Similar to Microsoft, Google has recently showcased generative AI upgrades for its search engine, enabling it to respond to open-ended queries where clear answers may not exist on the web.
Consumer preference for the updated search engines remains uncertain, as Google has yet to widely release its changes. However, Google’s independent competitor to ChatGPT, a chatbot called Bard, is already available and includes answers based on Google’s search results.
When asked whether ChatGPT will replace Microsoft’s Bing now that it incorporates up-to-date web information, Mehdi explained that the two programs offer distinct experiences.
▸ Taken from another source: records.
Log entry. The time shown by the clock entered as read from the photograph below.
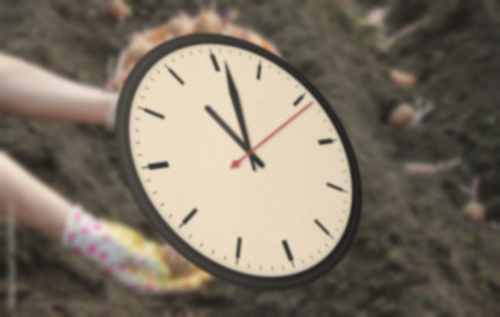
11:01:11
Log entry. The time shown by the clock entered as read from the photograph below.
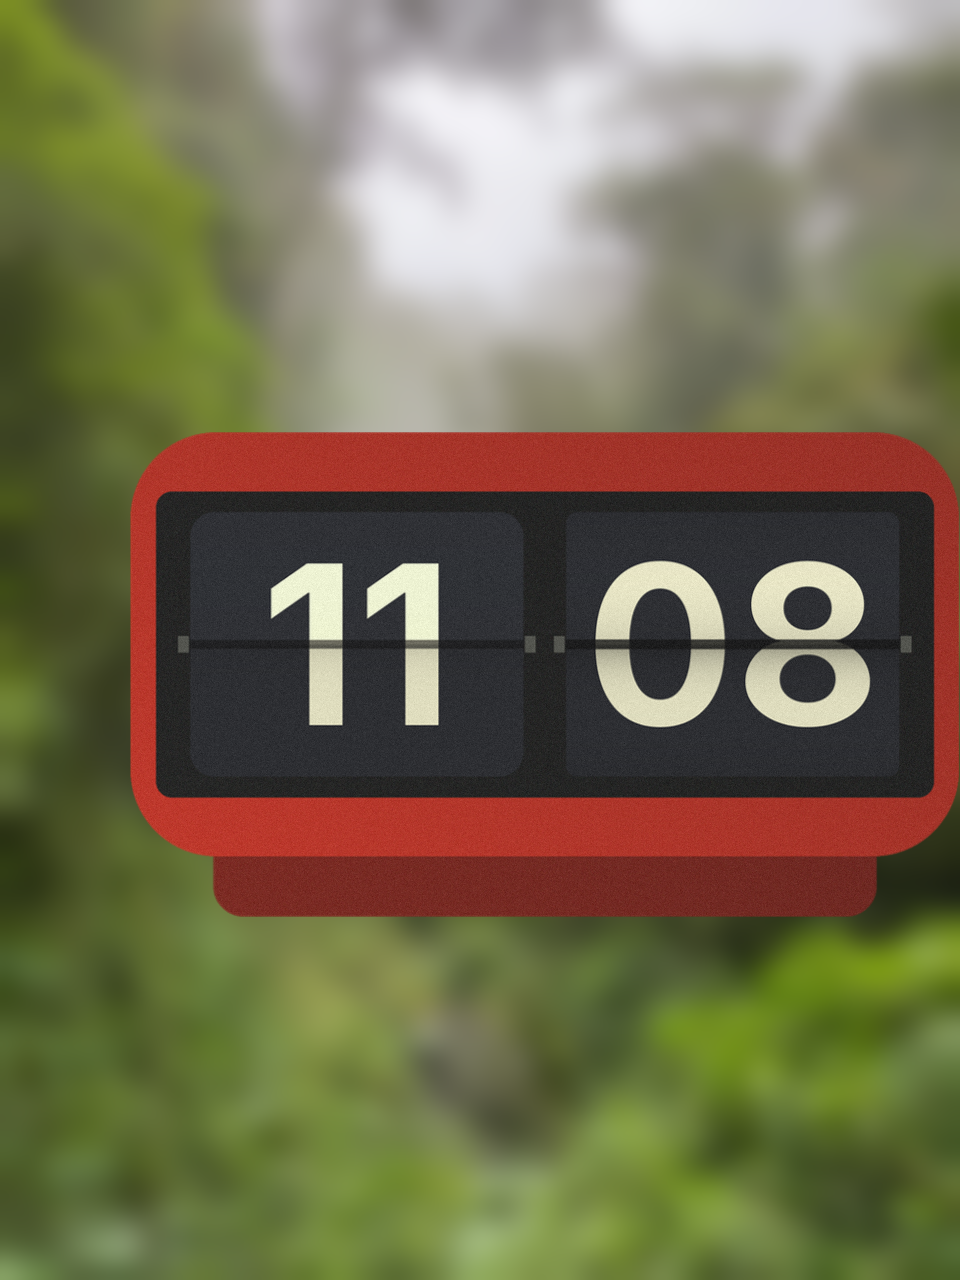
11:08
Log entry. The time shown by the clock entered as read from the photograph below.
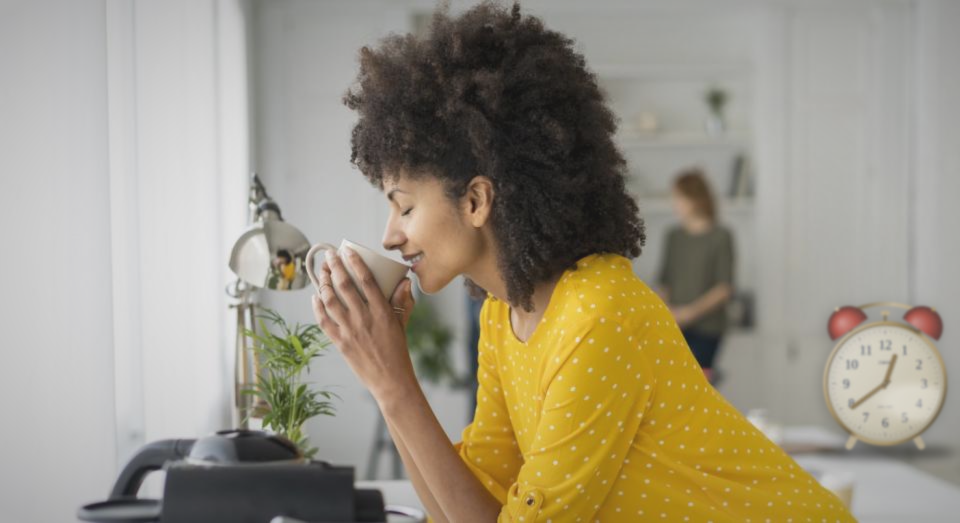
12:39
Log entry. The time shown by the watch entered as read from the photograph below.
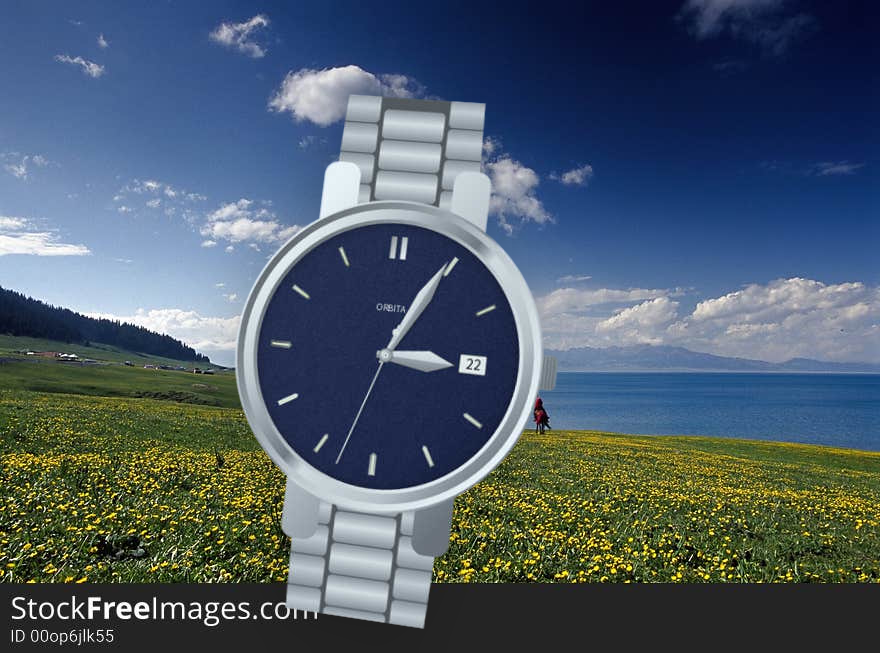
3:04:33
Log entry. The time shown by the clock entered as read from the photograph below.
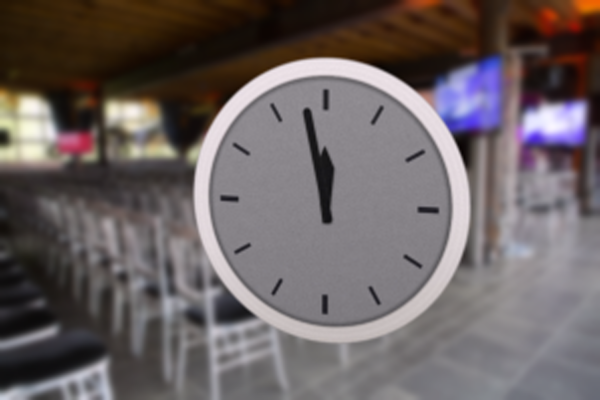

Nonetheless, Microsoft will benefit from both scenarios, as citations within ChatGPT will drive traffic to Bing.
In terms of cloud services, new features include the ability for businesses to develop plug-ins that connect to Microsoft 365 Copilot, an AI assistant for enterprises.
A plug-in could enable a staff member to ask the AI, using plain language, to book travel or provide explanations regarding legal issues with vendor contracts, as stated by Microsoft. The company aims to offer broader configuration options for companies to customize their own AI copilots.
Furthermore, Microsoft announced that it will make an AI assistant, or copilot, available as a preview for select users of its widely used Windows operating system, starting in June. It also revealed its efforts to help consumers determine whether an image or video was generated by AI, similar to an initiative undertaken by Google.